**WHAT THE EXERCISE ASKS:** Your task is to return all of the records exactly, minus any images.

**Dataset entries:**
______
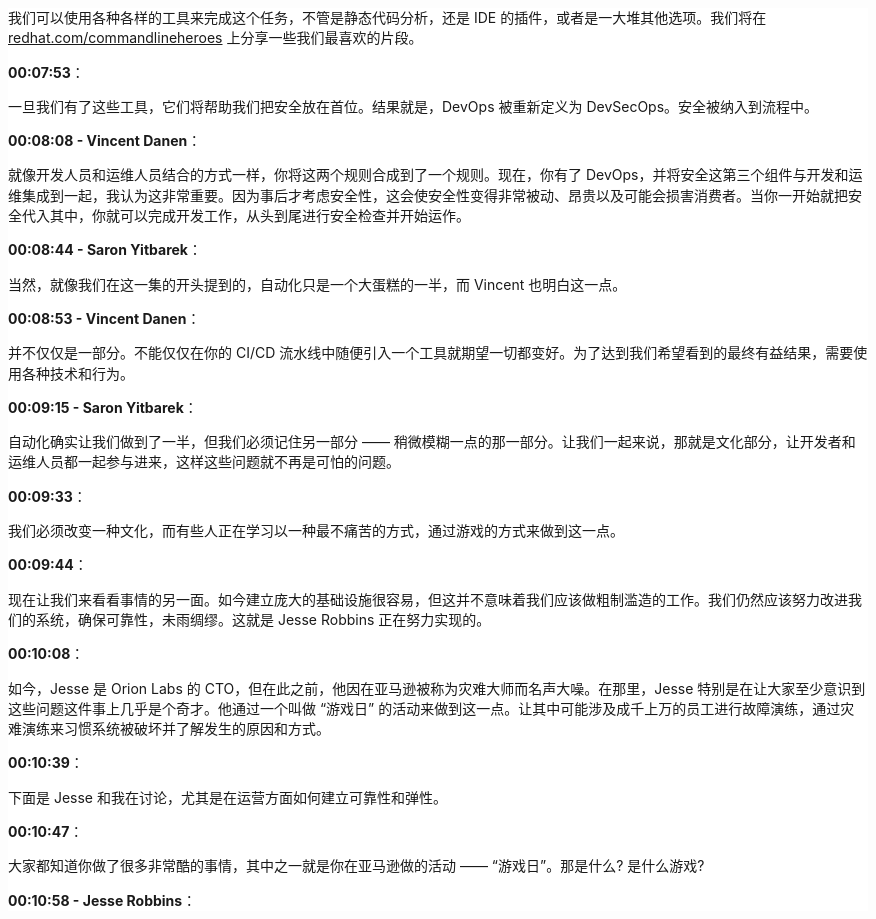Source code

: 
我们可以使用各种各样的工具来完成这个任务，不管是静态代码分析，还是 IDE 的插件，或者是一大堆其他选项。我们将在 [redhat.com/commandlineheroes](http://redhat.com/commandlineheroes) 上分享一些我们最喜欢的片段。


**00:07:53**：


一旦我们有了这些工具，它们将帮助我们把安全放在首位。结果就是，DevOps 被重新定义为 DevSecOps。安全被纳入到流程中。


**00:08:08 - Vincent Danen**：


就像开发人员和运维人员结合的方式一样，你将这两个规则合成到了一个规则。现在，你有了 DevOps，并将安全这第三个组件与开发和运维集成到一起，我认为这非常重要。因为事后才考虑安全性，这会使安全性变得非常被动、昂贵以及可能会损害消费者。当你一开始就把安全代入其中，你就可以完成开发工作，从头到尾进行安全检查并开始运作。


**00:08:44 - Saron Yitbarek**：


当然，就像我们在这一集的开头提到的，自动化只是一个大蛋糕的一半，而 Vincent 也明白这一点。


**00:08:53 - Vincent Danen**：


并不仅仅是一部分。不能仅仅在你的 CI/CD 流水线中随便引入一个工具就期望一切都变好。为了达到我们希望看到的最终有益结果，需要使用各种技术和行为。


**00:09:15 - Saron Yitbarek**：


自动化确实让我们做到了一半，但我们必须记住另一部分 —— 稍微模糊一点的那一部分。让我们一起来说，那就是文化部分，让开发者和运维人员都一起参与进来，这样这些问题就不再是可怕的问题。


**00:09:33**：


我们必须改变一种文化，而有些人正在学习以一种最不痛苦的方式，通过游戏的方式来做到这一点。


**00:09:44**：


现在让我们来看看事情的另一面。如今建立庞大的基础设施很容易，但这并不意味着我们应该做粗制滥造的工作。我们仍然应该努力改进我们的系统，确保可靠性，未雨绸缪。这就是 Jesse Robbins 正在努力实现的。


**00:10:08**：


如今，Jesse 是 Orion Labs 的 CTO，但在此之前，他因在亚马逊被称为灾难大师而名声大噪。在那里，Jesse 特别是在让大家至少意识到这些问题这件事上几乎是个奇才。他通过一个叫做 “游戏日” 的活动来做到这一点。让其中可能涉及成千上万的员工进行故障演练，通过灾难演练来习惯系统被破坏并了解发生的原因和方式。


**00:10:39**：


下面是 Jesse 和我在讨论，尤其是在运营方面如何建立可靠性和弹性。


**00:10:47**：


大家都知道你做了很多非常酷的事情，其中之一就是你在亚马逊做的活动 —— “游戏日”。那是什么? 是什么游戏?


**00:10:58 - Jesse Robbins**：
______
**EXERCISE SOLUTION:**
Source code

: 
我们可以使用各种各样的工具来完成这个任务，不管是静态代码分析，还是 IDE 的插件，或者是一大堆其他选项。我们将在 [redhat.com/commandlineheroes](http://redhat.com/commandlineheroes) 上分享一些我们最喜欢的片段。


**00:07:53**：


一旦我们有了这些工具，它们将帮助我们把安全放在首位。结果就是，DevOps 被重新定义为 DevSecOps。安全被纳入到流程中。


**00:08:08 - Vincent Danen**：


就像开发人员和运维人员结合的方式一样，你将这两个规则合成到了一个规则。现在，你有了 DevOps，并将安全这第三个组件与开发和运维集成到一起，我认为这非常重要。因为事后才考虑安全性，这会使安全性变得非常被动、昂贵以及可能会损害消费者。当你一开始就把安全代入其中，你就可以完成开发工作，从头到尾进行安全检查并开始运作。


**00:08:44 - Saron Yitbarek**：


当然，就像我们在这一集的开头提到的，自动化只是一个大蛋糕的一半，而 Vincent 也明白这一点。


**00:08:53 - Vincent Danen**：


并不仅仅是一部分。不能仅仅在你的 CI/CD 流水线中随便引入一个工具就期望一切都变好。为了达到我们希望看到的最终有益结果，需要使用各种技术和行为。


**00:09:15 - Saron Yitbarek**：


自动化确实让我们做到了一半，但我们必须记住另一部分 —— 稍微模糊一点的那一部分。让我们一起来说，那就是文化部分，让开发者和运维人员都一起参与进来，这样这些问题就不再是可怕的问题。


**00:09:33**：


我们必须改变一种文化，而有些人正在学习以一种最不痛苦的方式，通过游戏的方式来做到这一点。


**00:09:44**：


现在让我们来看看事情的另一面。如今建立庞大的基础设施很容易，但这并不意味着我们应该做粗制滥造的工作。我们仍然应该努力改进我们的系统，确保可靠性，未雨绸缪。这就是 Jesse Robbins 正在努力实现的。


**00:10:08**：


如今，Jesse 是 Orion Labs 的 CTO，但在此之前，他因在亚马逊被称为灾难大师而名声大噪。在那里，Jesse 特别是在让大家至少意识到这些问题这件事上几乎是个奇才。他通过一个叫做 “游戏日” 的活动来做到这一点。让其中可能涉及成千上万的员工进行故障演练，通过灾难演练来习惯系统被破坏并了解发生的原因和方式。


**00:10:39**：


下面是 Jesse 和我在讨论，尤其是在运营方面如何建立可靠性和弹性。


**00:10:47**：


大家都知道你做了很多非常酷的事情，其中之一就是你在亚马逊做的活动 —— “游戏日”。那是什么? 是什么游戏?


**00:10:58 - Jesse Robbins**：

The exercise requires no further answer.